Over years of conducting Franklin evaluations, I’ve seen how shame can shift and harden into many forms when vulnerability has never been safe. It can become rage, bravado, overconfidence, or that aching need to seem untouchable. What can look like dominance usually began as a child trying not to be humiliated again. The personas people build—hypermasculine, hyperalert, always in motion—aren’t simply ego-driven; they’re stitched-together survival strategies meant to keep old injuries from reopening.
I’ve also noticed how early trauma can reshape the way someone comes to know themselves. When betrayals, near-fatal events, or chronic instability happen before a child even understands the world, it makes sense that they’d imagine becoming a person who can’t be hurt again.
Sometimes that means relying on intensity or constant stimulation to keep intrusive memories at bay. Sometimes it shows up as feeling distant from yourself or believing you won’t live long—not necessarily out of hopelessness, but because loss became familiar too early.
Children who were forced into adulthood before they were ready often grow into men and women who see danger as inevitable and trust as fragile. Their identities form around reputation, vigilance, and loyalty because those were the only materials the world ever made available to them.
But beneath the armor, the toughness, and the survival identities, there is always something softer: a grief that rarely gets witnessed. I meet men and women who grew up loving caregivers who also frightened them, children who had to parent themselves and still carry tenderness under all that steel.
I meet boys who became “strong” long before they were ever allowed to be safe. And when I sit with them, what I feel most is not judgment but reverence—for the ingenuity of their coping, for the dignity they’ve managed to hold onto despite everything, and for the simple truth that so much of what we call “behavior” is really the story of what a child had to survive.

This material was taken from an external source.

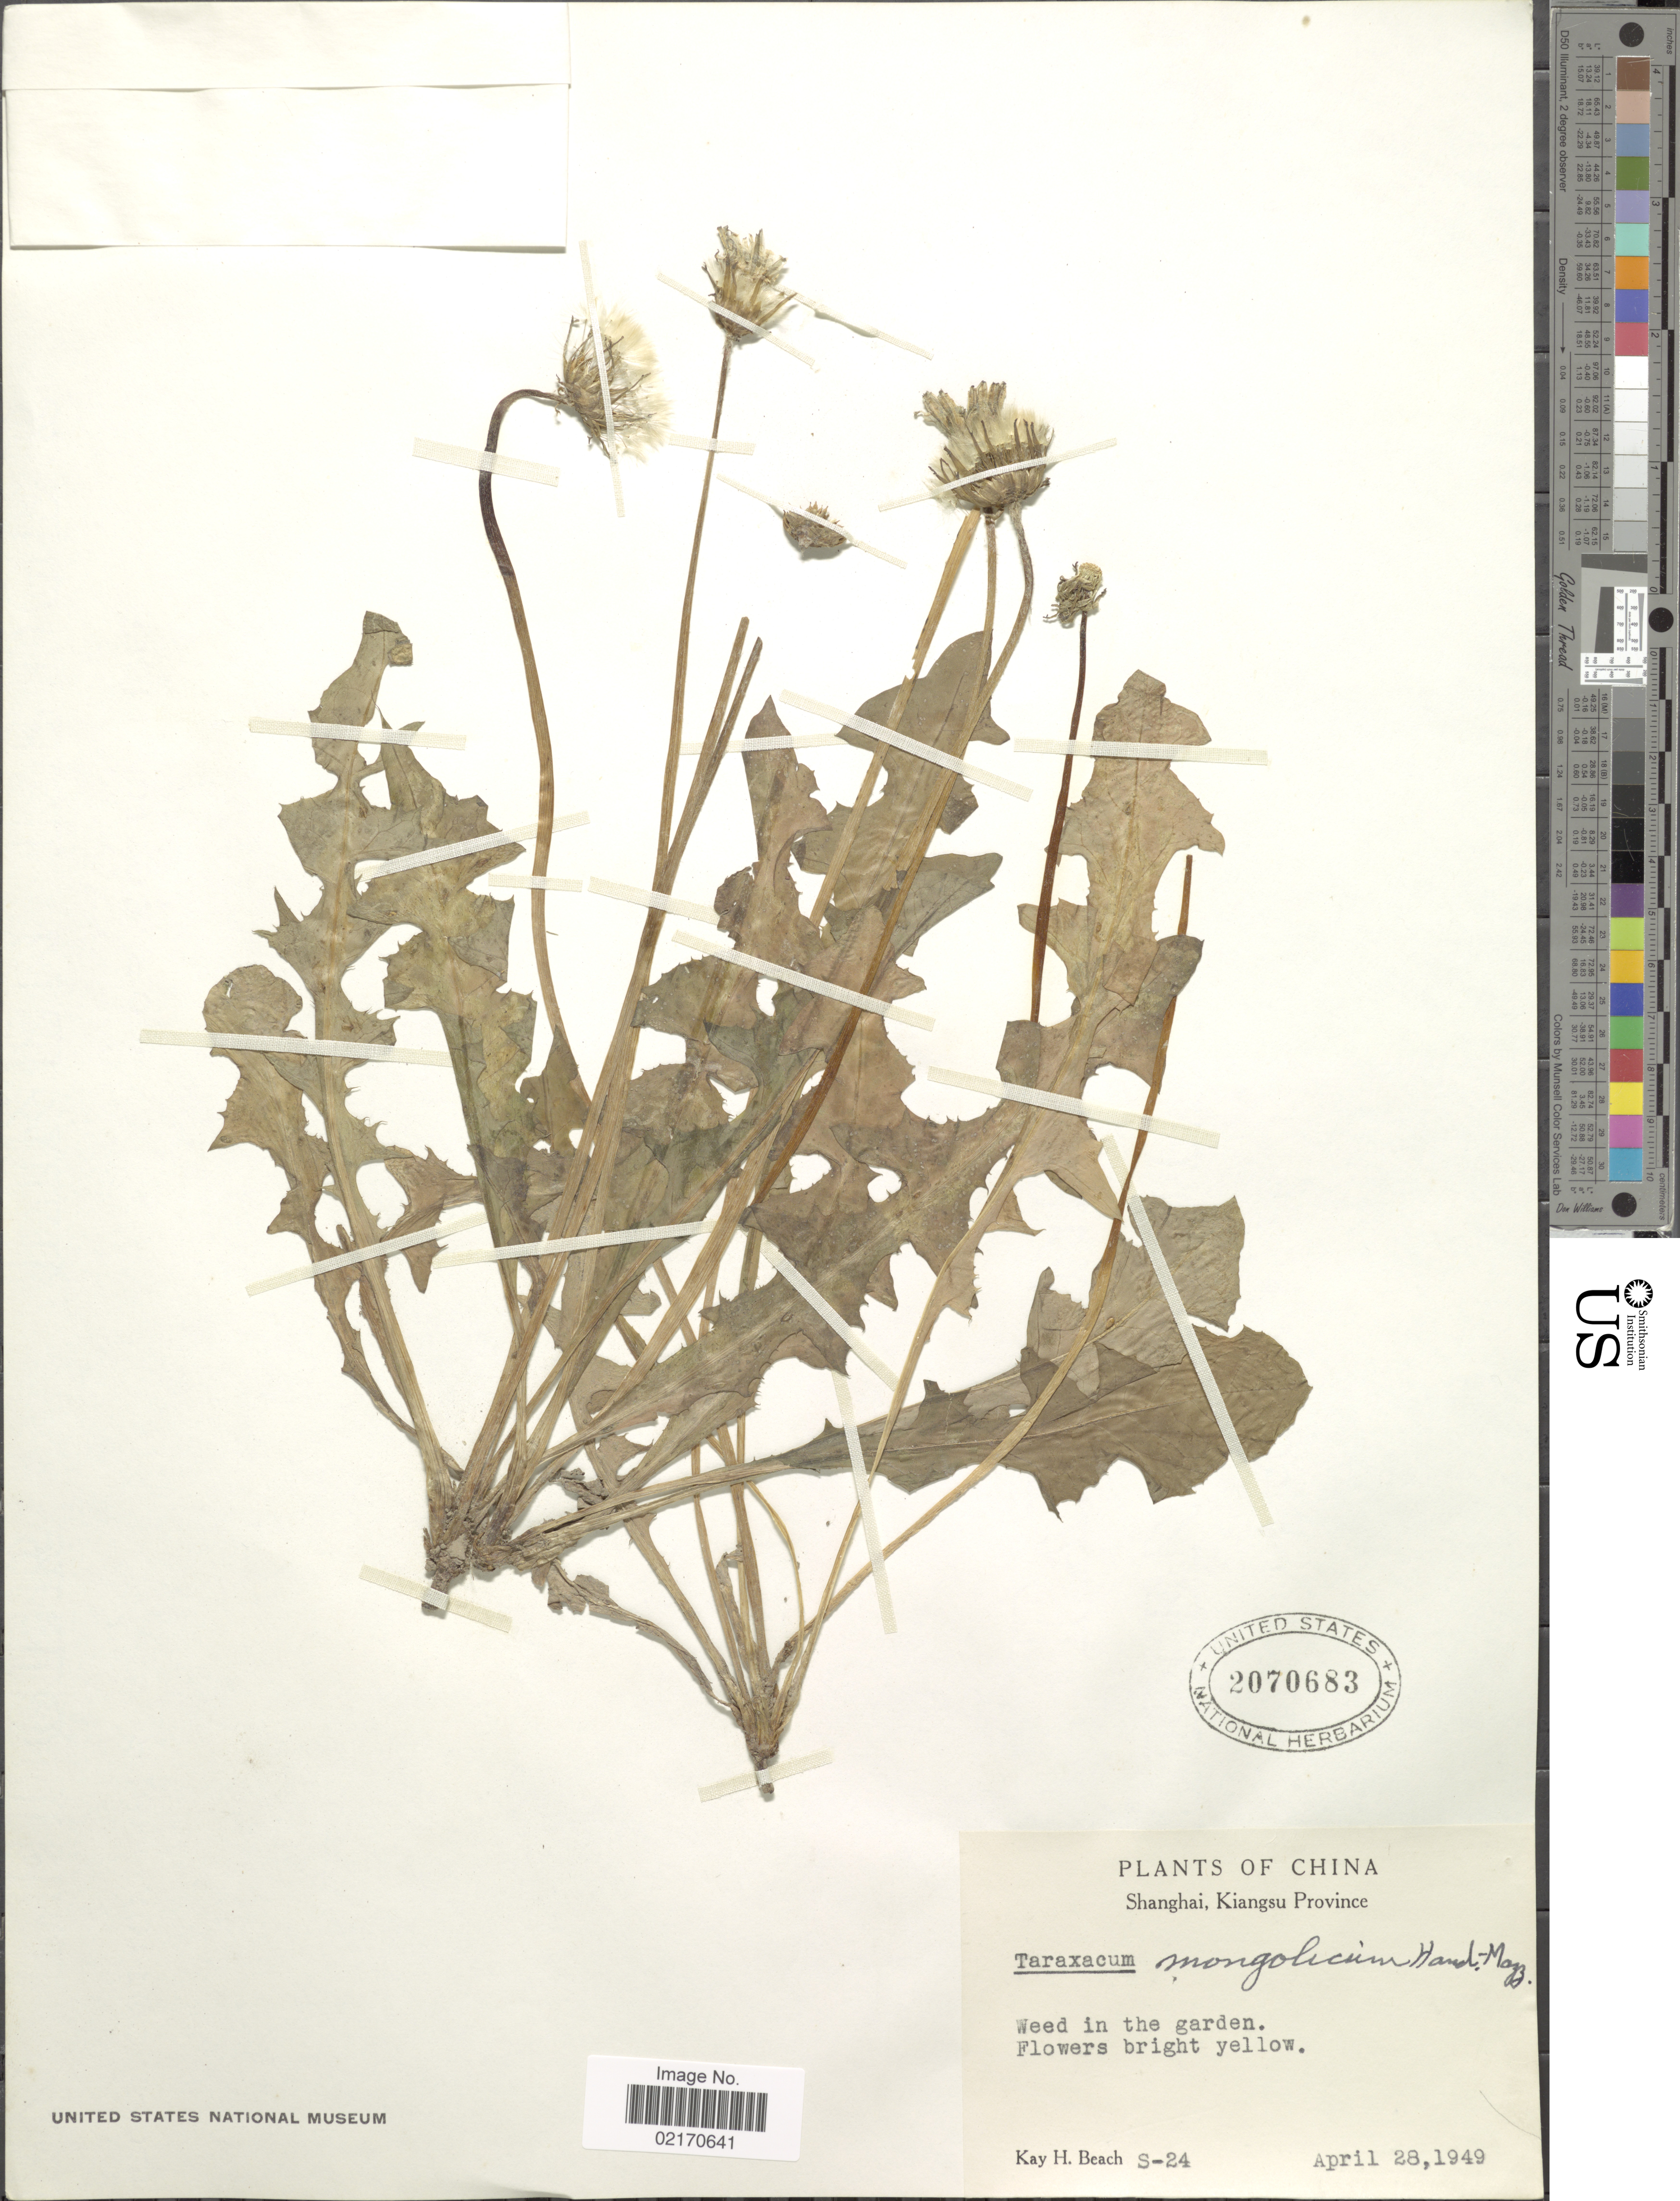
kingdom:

So where does that leave me? Fr. Greg Boyle’s work at Homeboy Industries reminds us that hope often appears in small, almost quiet ways—when someone begins to realize their story doesn’t end with what harmed them. I’ve seen power return in the simplest choices: honesty instead of armor, connection instead of withdrawal, a bit of softness after years of bracing for impact. And when someone finally recognizes that their worth was never defined by their worst day, the narrative shifts. A different future starts to feel possible.